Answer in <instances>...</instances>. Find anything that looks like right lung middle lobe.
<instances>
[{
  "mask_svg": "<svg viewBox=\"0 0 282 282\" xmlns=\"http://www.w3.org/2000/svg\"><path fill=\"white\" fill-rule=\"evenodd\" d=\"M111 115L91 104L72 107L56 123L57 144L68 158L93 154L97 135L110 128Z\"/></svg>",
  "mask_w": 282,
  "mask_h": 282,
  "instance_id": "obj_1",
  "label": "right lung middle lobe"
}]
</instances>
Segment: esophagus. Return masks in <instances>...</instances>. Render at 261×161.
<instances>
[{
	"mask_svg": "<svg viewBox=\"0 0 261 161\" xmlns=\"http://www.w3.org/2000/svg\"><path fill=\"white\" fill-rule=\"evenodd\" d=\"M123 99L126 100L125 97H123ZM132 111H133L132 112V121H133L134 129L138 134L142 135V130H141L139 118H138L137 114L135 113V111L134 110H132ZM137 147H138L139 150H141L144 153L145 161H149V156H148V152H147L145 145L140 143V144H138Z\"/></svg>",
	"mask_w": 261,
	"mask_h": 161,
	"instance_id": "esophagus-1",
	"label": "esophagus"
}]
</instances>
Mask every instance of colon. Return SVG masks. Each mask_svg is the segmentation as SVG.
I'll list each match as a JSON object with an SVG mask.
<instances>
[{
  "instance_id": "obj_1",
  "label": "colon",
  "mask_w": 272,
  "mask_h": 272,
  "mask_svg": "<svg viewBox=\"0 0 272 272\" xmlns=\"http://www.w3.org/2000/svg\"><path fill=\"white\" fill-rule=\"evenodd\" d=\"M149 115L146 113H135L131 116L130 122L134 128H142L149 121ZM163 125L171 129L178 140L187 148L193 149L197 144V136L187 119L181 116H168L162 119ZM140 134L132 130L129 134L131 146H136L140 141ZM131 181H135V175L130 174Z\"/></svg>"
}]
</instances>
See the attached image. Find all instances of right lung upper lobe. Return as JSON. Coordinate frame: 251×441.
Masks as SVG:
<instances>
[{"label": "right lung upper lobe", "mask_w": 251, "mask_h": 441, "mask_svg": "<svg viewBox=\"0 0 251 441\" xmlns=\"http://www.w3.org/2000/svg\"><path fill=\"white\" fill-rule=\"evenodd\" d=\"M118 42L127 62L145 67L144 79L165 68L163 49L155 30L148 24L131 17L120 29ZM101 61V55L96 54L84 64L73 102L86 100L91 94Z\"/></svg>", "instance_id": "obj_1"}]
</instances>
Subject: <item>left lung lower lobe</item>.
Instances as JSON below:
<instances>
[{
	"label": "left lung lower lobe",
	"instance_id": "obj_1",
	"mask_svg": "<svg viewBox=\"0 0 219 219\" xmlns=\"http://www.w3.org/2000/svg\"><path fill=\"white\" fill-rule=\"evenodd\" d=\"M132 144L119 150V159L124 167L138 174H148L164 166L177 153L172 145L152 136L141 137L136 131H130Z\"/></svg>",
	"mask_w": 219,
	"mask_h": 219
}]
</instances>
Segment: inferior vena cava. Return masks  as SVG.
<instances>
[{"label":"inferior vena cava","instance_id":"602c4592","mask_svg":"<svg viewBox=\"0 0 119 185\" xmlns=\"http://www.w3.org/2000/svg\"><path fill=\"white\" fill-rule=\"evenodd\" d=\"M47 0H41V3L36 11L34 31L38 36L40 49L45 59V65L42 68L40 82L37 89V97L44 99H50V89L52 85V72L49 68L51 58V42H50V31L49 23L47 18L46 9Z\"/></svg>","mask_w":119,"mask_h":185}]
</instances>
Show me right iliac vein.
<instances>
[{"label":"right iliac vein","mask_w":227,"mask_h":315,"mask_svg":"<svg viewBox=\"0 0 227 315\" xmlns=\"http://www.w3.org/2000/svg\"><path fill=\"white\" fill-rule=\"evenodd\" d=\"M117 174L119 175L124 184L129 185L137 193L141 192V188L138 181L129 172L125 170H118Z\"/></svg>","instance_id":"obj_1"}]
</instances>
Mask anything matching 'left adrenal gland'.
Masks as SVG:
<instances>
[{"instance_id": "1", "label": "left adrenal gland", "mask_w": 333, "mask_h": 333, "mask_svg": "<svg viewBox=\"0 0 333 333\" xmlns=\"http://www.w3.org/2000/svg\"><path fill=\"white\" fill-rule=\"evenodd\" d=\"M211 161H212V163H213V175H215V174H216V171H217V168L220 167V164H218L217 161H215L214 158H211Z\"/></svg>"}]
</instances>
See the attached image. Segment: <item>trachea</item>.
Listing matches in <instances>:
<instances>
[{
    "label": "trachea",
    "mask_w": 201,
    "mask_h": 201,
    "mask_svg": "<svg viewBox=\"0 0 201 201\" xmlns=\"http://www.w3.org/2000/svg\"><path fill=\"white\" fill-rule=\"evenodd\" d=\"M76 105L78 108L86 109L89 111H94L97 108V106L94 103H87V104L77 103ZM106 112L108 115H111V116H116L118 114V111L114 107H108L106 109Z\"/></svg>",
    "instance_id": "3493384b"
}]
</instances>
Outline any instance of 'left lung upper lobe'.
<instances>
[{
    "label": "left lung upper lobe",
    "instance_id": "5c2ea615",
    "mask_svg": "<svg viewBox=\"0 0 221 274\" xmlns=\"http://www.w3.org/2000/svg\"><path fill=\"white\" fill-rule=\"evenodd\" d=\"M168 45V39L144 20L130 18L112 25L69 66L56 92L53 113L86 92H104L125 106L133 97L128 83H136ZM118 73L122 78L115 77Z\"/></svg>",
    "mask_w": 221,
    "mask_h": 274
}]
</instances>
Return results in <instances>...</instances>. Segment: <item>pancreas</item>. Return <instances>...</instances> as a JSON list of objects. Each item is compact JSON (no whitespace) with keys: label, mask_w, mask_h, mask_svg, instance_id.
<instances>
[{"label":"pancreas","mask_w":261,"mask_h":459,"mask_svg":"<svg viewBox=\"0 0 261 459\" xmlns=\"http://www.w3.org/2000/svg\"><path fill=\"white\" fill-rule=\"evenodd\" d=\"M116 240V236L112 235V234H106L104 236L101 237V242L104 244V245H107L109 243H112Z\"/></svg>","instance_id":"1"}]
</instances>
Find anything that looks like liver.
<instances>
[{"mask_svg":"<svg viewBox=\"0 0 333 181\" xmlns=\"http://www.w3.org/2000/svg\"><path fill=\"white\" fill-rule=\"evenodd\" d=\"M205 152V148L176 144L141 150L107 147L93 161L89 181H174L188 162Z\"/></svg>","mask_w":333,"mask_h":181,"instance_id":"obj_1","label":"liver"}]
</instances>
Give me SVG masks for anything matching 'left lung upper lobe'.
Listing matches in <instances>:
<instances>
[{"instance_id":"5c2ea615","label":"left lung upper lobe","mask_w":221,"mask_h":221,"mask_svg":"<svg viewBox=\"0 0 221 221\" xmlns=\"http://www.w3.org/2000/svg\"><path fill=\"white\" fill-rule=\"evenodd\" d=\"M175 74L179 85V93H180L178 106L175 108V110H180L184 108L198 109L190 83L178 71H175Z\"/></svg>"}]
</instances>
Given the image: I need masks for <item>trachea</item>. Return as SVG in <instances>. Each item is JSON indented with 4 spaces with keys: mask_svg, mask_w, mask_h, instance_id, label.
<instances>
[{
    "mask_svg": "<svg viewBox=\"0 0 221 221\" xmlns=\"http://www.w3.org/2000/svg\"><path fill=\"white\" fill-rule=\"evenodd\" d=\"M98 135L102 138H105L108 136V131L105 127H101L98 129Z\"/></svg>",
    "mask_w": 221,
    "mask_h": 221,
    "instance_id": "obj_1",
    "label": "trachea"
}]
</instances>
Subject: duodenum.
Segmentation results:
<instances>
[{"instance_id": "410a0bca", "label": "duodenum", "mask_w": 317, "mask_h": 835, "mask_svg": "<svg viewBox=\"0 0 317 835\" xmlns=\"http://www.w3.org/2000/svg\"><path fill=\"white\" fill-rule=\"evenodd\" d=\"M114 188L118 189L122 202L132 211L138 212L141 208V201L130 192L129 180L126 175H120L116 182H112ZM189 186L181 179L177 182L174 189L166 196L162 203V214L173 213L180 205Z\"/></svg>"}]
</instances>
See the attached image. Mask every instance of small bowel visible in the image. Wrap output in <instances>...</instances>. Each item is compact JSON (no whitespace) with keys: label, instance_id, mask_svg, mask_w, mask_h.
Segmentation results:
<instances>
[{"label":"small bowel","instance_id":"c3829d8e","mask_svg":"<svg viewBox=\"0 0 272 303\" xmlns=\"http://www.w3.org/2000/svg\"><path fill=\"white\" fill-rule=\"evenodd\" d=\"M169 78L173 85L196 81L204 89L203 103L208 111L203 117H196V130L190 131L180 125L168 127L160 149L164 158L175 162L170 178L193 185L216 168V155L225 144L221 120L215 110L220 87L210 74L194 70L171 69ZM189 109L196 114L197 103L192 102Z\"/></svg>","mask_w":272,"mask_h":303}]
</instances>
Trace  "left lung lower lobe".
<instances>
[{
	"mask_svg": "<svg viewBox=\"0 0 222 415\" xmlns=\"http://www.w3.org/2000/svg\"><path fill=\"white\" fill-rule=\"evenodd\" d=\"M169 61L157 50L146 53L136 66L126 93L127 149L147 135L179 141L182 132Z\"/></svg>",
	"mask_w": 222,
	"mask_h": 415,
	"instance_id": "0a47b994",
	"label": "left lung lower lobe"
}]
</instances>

#####

[Task objective]
How many lines above contain the string "compact", with case counting? Reply with the number alone.

[Solution to this task]
2